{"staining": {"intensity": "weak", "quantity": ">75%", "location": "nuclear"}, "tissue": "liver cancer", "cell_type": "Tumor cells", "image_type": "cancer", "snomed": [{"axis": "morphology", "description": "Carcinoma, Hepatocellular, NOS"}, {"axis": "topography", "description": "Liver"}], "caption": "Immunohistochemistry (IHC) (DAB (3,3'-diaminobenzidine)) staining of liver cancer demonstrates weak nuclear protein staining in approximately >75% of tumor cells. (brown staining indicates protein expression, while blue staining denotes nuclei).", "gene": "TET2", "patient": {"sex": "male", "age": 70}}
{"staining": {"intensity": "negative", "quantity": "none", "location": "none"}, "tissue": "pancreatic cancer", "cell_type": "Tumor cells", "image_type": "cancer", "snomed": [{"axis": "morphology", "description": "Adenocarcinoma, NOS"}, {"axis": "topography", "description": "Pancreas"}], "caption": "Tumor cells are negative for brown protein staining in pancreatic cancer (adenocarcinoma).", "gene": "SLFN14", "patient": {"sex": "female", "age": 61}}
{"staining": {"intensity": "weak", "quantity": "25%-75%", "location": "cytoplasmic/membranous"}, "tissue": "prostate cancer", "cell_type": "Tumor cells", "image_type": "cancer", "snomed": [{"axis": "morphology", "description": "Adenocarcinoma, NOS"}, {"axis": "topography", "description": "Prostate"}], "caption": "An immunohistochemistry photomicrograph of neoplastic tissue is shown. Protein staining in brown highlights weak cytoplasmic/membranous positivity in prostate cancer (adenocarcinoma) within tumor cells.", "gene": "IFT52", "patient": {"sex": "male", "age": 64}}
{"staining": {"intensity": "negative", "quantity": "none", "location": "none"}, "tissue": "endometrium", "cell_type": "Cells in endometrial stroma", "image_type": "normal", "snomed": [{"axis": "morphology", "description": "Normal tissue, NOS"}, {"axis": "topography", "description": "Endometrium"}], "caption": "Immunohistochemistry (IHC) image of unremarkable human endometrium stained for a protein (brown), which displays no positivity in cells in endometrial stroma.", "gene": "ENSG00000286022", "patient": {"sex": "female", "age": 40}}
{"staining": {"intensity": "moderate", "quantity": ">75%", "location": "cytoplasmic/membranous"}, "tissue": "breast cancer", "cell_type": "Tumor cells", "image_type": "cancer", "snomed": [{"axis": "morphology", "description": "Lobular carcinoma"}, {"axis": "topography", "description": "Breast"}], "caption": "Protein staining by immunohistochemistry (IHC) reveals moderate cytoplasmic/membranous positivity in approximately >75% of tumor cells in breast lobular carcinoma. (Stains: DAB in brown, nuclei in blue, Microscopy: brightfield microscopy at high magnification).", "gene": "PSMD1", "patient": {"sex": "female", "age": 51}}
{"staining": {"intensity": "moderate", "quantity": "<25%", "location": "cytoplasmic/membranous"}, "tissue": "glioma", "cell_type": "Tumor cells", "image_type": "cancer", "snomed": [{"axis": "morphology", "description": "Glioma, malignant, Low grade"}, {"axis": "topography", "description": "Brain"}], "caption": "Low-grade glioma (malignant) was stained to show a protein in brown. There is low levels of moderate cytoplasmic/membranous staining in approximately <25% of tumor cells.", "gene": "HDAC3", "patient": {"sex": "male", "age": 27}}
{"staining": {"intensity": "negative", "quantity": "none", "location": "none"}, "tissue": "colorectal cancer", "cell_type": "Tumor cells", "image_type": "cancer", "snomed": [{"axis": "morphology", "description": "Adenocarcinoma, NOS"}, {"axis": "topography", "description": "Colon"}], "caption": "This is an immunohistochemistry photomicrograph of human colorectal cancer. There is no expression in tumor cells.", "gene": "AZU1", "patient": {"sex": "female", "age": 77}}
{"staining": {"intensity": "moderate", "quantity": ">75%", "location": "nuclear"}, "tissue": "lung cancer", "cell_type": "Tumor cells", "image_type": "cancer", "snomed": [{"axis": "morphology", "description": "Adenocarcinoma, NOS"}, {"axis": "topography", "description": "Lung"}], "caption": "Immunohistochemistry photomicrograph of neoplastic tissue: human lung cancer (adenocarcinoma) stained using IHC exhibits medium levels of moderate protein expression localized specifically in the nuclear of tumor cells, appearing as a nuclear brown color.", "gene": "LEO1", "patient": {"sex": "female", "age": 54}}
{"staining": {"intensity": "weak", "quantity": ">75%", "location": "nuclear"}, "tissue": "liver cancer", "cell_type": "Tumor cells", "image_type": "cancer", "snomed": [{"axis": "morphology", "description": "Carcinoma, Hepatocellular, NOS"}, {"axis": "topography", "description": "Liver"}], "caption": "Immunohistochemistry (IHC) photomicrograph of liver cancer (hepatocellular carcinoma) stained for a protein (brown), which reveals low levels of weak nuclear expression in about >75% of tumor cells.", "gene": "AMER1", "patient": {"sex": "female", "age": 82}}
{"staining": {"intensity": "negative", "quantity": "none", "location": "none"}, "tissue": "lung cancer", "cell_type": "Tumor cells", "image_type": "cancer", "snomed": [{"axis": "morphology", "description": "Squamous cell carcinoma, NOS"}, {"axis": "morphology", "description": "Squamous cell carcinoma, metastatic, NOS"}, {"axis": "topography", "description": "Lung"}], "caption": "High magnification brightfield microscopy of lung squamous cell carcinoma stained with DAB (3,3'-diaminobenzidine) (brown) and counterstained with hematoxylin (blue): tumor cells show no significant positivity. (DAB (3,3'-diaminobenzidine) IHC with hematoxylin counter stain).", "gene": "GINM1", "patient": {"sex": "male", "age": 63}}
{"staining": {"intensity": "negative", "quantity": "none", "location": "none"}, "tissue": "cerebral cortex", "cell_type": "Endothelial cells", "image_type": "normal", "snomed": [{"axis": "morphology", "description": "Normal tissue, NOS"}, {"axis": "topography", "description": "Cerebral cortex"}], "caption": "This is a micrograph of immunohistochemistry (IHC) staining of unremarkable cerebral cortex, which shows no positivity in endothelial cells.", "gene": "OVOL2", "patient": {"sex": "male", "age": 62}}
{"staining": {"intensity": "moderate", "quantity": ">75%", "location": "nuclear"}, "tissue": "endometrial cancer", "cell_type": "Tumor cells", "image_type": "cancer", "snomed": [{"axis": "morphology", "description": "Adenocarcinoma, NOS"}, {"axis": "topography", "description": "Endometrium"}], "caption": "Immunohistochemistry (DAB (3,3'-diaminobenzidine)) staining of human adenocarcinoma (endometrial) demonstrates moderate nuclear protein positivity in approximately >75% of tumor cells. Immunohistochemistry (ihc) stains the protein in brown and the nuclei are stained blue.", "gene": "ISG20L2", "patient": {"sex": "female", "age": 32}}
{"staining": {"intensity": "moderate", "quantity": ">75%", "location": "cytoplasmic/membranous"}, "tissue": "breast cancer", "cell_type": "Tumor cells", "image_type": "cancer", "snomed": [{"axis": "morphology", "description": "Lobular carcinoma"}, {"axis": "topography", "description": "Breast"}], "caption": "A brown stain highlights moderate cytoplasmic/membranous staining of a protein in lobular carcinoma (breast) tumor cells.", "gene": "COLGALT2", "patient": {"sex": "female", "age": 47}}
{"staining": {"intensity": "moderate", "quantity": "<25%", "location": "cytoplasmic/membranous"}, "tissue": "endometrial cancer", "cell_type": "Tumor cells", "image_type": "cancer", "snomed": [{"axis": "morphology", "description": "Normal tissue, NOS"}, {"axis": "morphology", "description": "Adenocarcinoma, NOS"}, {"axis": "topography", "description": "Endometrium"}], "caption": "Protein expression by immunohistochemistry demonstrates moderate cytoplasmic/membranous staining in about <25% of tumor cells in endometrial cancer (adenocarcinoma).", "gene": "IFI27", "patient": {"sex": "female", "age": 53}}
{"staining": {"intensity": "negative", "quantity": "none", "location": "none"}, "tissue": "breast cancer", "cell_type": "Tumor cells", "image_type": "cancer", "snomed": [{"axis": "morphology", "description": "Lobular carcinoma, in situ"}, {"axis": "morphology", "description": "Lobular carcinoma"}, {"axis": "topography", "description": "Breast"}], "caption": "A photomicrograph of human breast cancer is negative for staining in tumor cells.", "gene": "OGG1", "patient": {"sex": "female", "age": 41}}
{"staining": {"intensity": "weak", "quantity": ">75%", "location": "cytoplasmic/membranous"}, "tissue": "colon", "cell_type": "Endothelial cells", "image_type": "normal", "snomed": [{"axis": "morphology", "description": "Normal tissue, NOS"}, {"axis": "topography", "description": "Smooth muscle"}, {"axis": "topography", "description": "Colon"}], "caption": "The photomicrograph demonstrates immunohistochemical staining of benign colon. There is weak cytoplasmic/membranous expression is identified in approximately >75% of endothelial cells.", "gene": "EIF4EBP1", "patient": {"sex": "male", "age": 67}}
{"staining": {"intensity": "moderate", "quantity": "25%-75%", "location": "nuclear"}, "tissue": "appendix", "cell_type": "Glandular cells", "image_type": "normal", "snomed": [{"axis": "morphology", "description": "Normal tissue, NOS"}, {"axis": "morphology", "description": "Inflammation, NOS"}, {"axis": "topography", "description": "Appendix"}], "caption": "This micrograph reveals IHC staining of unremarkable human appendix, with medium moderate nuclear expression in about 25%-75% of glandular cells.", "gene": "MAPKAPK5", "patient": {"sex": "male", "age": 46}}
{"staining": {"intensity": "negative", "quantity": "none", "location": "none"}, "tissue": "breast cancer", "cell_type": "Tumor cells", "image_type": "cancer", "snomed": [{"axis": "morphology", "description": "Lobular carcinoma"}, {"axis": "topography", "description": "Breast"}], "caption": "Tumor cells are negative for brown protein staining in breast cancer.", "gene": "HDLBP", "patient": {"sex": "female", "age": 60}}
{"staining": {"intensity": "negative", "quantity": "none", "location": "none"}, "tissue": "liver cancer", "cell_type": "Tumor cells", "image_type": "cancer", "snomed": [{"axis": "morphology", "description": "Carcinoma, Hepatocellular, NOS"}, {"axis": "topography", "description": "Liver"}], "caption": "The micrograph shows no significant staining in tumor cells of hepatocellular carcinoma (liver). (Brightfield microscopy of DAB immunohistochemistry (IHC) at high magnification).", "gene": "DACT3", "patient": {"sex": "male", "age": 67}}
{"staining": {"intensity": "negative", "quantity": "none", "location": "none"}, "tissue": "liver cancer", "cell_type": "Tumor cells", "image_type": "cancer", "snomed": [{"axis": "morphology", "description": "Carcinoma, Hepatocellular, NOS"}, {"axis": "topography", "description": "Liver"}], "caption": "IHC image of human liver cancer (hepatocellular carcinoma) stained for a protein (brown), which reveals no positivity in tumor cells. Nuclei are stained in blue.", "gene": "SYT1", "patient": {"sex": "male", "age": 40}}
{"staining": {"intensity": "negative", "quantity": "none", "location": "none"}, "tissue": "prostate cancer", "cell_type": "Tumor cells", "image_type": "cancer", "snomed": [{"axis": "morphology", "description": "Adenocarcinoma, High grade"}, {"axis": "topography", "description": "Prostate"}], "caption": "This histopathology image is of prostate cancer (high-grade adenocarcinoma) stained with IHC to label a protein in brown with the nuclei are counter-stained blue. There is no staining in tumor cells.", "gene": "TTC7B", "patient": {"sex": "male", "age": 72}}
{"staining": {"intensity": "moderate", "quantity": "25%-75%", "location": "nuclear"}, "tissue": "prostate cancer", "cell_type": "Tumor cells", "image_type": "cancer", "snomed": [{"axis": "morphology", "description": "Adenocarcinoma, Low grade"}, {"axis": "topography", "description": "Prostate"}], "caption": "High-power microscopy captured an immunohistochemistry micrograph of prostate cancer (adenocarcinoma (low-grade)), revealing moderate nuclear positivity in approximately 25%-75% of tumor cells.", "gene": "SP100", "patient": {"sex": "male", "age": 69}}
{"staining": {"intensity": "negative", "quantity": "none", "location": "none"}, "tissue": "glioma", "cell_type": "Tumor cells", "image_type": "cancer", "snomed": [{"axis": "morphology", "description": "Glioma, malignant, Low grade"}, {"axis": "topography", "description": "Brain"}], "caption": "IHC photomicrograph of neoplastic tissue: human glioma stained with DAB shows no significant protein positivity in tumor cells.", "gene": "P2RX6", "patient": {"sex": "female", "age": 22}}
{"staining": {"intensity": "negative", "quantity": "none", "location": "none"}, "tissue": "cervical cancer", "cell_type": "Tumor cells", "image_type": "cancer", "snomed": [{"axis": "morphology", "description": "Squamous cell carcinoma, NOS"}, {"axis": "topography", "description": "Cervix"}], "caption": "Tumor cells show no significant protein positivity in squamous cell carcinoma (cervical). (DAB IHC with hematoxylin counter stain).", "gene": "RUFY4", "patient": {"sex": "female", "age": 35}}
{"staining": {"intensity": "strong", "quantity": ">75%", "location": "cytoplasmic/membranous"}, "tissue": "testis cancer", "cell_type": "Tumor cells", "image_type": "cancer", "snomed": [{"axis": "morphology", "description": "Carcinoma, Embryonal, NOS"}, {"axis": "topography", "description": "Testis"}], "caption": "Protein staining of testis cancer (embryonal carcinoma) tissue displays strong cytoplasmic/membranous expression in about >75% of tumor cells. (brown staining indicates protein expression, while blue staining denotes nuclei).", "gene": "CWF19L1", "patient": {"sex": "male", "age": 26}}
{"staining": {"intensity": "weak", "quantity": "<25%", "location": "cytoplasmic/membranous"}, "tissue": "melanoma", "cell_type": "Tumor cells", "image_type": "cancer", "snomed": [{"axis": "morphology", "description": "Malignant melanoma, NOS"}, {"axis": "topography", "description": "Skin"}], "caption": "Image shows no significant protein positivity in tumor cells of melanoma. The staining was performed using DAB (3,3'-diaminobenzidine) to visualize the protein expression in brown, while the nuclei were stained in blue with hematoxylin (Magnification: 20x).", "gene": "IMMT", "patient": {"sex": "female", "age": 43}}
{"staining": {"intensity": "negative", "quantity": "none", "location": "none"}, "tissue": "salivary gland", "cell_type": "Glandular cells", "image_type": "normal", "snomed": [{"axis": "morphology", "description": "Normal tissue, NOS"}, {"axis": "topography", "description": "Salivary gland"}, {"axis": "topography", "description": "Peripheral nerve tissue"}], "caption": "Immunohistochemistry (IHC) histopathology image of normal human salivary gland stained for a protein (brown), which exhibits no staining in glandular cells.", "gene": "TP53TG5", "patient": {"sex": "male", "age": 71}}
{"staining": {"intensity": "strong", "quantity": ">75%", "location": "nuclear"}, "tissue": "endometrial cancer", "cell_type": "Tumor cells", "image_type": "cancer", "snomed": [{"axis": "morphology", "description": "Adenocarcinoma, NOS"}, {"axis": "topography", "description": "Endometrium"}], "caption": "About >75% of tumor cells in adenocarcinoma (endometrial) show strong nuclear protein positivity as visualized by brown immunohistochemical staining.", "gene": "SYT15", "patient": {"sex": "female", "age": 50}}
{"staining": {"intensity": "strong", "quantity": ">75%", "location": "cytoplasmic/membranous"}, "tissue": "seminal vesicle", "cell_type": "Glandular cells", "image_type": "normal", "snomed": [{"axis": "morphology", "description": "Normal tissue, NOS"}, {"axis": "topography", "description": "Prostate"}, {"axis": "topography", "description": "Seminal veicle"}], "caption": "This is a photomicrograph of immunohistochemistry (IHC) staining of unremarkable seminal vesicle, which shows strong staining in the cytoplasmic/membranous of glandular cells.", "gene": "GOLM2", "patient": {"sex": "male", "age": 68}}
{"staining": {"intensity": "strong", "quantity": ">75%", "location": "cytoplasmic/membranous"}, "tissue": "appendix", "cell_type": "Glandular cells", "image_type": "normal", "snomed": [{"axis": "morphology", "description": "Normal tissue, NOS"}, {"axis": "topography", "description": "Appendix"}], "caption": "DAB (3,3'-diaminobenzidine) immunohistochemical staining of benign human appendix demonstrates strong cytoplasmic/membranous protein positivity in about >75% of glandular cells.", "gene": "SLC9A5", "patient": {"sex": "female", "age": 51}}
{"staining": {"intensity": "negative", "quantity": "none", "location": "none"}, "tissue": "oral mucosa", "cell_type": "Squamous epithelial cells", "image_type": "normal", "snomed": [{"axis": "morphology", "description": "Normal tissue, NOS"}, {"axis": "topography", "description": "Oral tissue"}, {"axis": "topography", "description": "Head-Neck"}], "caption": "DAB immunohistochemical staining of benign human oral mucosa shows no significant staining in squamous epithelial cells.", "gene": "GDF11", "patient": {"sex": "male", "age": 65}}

Aim of the exercise:
The reply should consist solely of the lines above from the one that has "magnification brightfield microscopy" through the one that has "staining of human", reproduced exactly.

Result of this task:
{"staining": {"intensity": "negative", "quantity": "none", "location": "none"}, "tissue": "lung cancer", "cell_type": "Tumor cells", "image_type": "cancer", "snomed": [{"axis": "morphology", "description": "Squamous cell carcinoma, NOS"}, {"axis": "morphology", "description": "Squamous cell carcinoma, metastatic, NOS"}, {"axis": "topography", "description": "Lung"}], "caption": "High magnification brightfield microscopy of lung squamous cell carcinoma stained with DAB (3,3'-diaminobenzidine) (brown) and counterstained with hematoxylin (blue): tumor cells show no significant positivity. (DAB (3,3'-diaminobenzidine) IHC with hematoxylin counter stain).", "gene": "GINM1", "patient": {"sex": "male", "age": 63}}
{"staining": {"intensity": "negative", "quantity": "none", "location": "none"}, "tissue": "cerebral cortex", "cell_type": "Endothelial cells", "image_type": "normal", "snomed": [{"axis": "morphology", "description": "Normal tissue, NOS"}, {"axis": "topography", "description": "Cerebral cortex"}], "caption": "This is a micrograph of immunohistochemistry (IHC) staining of unremarkable cerebral cortex, which shows no positivity in endothelial cells.", "gene": "OVOL2", "patient": {"sex": "male", "age": 62}}
{"staining": {"intensity": "moderate", "quantity": ">75%", "location": "nuclear"}, "tissue": "endometrial cancer", "cell_type": "Tumor cells", "image_type": "cancer", "snomed": [{"axis": "morphology", "description": "Adenocarcinoma, NOS"}, {"axis": "topography", "description": "Endometrium"}], "caption": "Immunohistochemistry (DAB (3,3'-diaminobenzidine)) staining of human adenocarcinoma (endometrial) demonstrates moderate nuclear protein positivity in approximately >75% of tumor cells. Immunohistochemistry (ihc) stains the protein in brown and the nuclei are stained blue.", "gene": "ISG20L2", "patient": {"sex": "female", "age": 32}}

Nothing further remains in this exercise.